Ölümler var;
Ansız, apansız, zamansız.
Dostluklar var;
Hesapsız, kaygısız, çıkarsız.
Paylaşmadayken
Nice yaşanmışlık,
Kaybetmek onu;
Kalarak bir başına,
Yalnız, yapayalnız, arkadaşsız…
Rahmetli Cengiz Uygur. Cengiz abimiz…
Can dostu bir abimiz, kararlı bir dava arkadaşımızdı…
Sonra, oğlu Hikmet Uygur. Kırk yıldan bu yana yakın arkadaşlığımız oldu. Devrimci bir ruhu vardı. Birlikte mücadelelerimiz oldu. Hiçbir menfaat ve karşılık beklemeden. Tanımadığımız insanlar için… Nazım Hikmet’in şiirinde söylediği gibi.
Yaşamak şakaya gelmez,
Büyük bir ciddiyetle yaşayacaksın
Bir sincap gibi mesela,
Yani, yaşamanın dışında ve ötesinde hiçbir şey
Beklemeden,
Yani bütün işin gücün yaşamak olacak.
Yaşamayı ciddiye alacaksın,
Yani o derecede, öylesine ki,
Mesela, kolların arkadan, sırtın duvarda,
Yahut kocaman gözlüklerin,
Beyaz gömleğinle bir laboratuarda
İnsanlar için ölebileceksin,
Hem de yüzünü bile görmediğin insanlar için,
Hem de hiç kimse seni buna zorlamamışken,
Hem de en güzel en gerçek şeyin
Yaşamak olduğunu bildiğin halde.
Hikmet Uygur da öyle yaşadı. Ama hayata bir sıfır yenik başlayarak. Mücadelesinin bedelini ödeyerek. Hayatın bütün zorluklarını yaşadı. Zindanlarda yatmak dahil…
Hayatın zorlu yollarından, çilelerinden, acılarından ve bu yaşamın ibiğinden süzülerek gelen bir kişilik…
Hikmet Uygur.
Mütevazi, hoşgörülü, tevazu sahibi…
Torbalı’da selam vermediği insan yoktur.
Bir çayını içirmediği, halini hatırını sormadığı insan yoktur.
Hem de hiçbir ayırım yapmadan ve de hep gülümseyerek…
Bir insan bu kadar mı çok sevilir?
Ben, onun hakkında kötü söyleyen bir Allah’ın kuluna rastlamadım. Herkes tarafından sevilirdi…

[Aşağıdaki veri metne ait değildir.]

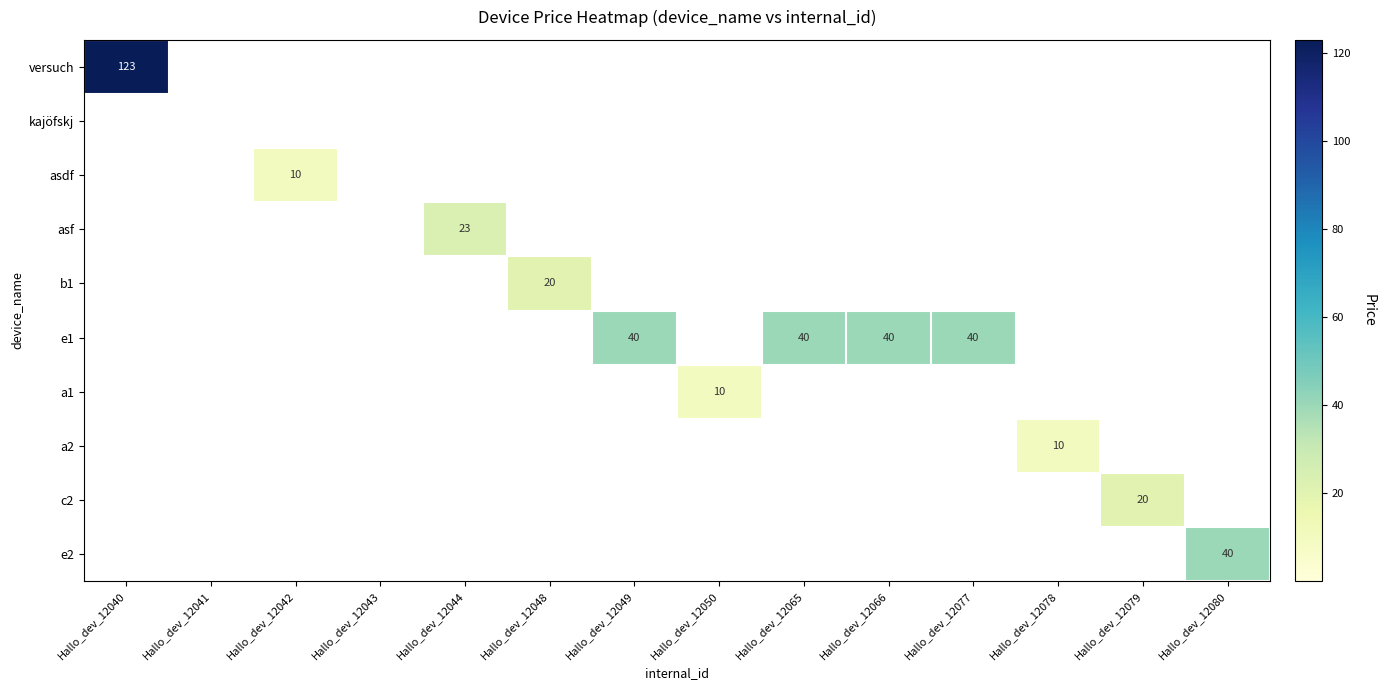

True or false: asf has a value of 23 at Hallo_dev_12044.

True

Cenazesindeki kalabalığı gözlemledim. Her milletten, her inançtan, her partiden, her görüşten insanlar son görevlerini yapmak için ordaydı. Ve ben hiçbir cenazede bu kadar çok kadın da görmedim.
Demek ki, iyi insan olmak, sevilmek böyle bir şey.
Haftanın dört beş günü onun kırtasiye dükkanının önünde oturur, sohbet ederdik. Hikmet, Burhan, Osman ve ben… Birimiz eksik olursa telefonla çağırır, masanın dört ayağını tamamlardık.
Şimdi masanın bir ayağı gitti…
Daha doğrusu masa gitti…
Bizi bırakıp gittin bir Cuma günü bir bahar havasında…
Hani, Şair Hasan Hüseyin dizelerinde demiş ya…
Dostum dostum güzel dostum
Bu ne beter çizgidir bu
Bu ne çıldırtan denge
Yaprak döker bir yanımız
Bir yanımız
Bahar bahçe…
Seni özleyeceğiz Hikmet.
Allah rahmet eylesin. Mekanın cennet olsun inşallah.
Yakınlarına ve tüm Torbalı’ya başsağlığı diliyorum.
Bugünkü yazımızı Nazım’ın dizeleriyle noktalayalım.
Alçaklığın, hainliğin,
İkiyüzlülüğün, puştluğun,
Kısacası cümle kokuşmuşluğun at
Oynattığı bir dönemde yaşamdan
Zevk alabilmek ancak zayıfların
Bahtiyarlığıdır. Esas olan sadece
Yaşamak değil, insana yakışır
Şekilde ve onurlu yaşamaktır.
Teslim olmadan, boyun eğmeden,
Sürünmeden, el etek öpmeden
Yaşamaktır…
Tekrar buluşabilmek umuduyla esen kalın.